In the snippet above, I moved hard-coded variables into constants that are declared before the loop starts as well as assigned each RGB value to an int variable. The last bit is needed because we need to get ASCII codes of each character to get its intensity value.


In doing so, I got the following results:

Ascii data type missmatch refactoring.JPG

The above indicates that now we have 3 datatype miss-matches that take additional time on each loop to convert from char to int and then from int to float for the final calculation of the sum.

Solution

Unfortunately, sometimes there is no way around the datatype conversion, as it is the only way to retrieve the information. So all we can do now is minimize the impact.

Ascii solution.JPG

The final solution above involves making sure that the data types stay consistent across the calculation by converting chars straight to floats and using float constants, thus only making a single type cast for every bracket pair.

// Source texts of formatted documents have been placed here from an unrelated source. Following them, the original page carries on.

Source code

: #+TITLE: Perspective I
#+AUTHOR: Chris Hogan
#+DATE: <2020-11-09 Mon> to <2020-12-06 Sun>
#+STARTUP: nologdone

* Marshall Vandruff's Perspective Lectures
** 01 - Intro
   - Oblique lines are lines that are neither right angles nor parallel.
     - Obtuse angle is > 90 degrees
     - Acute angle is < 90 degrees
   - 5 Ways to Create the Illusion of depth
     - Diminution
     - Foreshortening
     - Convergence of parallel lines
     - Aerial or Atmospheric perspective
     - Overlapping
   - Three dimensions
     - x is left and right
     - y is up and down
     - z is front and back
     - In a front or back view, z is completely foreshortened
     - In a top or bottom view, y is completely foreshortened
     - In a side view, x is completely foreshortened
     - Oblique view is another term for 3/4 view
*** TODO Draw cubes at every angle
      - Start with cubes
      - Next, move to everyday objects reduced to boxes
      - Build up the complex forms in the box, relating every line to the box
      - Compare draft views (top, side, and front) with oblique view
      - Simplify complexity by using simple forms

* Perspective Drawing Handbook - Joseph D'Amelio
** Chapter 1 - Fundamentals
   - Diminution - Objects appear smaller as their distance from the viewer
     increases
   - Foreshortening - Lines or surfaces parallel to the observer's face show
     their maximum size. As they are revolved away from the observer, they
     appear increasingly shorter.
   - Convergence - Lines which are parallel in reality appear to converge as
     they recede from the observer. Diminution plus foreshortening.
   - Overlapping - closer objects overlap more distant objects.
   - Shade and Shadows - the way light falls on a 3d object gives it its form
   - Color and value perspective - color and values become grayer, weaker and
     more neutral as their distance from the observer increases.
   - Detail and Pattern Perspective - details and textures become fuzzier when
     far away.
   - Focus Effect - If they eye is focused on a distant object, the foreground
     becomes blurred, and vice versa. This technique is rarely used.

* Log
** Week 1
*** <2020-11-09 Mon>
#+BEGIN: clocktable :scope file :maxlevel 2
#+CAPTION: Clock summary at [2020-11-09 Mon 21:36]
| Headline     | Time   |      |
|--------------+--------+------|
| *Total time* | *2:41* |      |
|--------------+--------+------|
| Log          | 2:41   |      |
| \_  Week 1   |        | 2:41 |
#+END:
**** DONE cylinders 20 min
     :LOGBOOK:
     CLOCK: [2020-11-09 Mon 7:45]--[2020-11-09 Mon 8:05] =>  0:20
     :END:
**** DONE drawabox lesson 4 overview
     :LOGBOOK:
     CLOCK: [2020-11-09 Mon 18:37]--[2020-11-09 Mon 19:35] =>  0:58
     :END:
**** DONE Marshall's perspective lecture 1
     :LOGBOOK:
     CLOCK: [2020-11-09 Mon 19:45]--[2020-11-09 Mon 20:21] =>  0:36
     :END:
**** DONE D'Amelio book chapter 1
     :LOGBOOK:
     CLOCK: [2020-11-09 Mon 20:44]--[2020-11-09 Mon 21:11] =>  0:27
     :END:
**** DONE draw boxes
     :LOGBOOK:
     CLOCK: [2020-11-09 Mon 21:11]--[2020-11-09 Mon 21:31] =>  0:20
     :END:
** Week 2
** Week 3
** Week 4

The final solution achieved a speedup of around 200ms on a 10s video clip.

Summary

Our code changes involved:

1. Parallelized our code with the #pragma omp parallel for statement. 
  * This improved our runtime to 5(+- 1 second) seconds of OpenCV overehead + length of video for a 1080p video
2. Added dynamic scheduling with our code
  * Improvement on load balancing. There was minimal runtime gain on our test videos because initial parallelization already optimized the code to handle frames as fast as they are retrieved
3. Eliminated the data type conversion in our logic
  * Improvement on memory management. There was minimal runtime gain on our test videos because initial parallelization already optimized the code to handle frames as fast as they are retrieved however the section itself showed a 50% improvement in runtime

To preface our results:

We used OpenCV to process and display our results. This added roughly 5 seconds of overhead added by OpenCV to create the Window and the related processes required to display the resulting video. This is outside of our control.

After our initial parallelization improvements our bottleneck is no longer our code but the speed at which we get frames from the source so our improvements do not improve our runtime with a 1080p video but could help maintain this level of execution on higher resolution videos.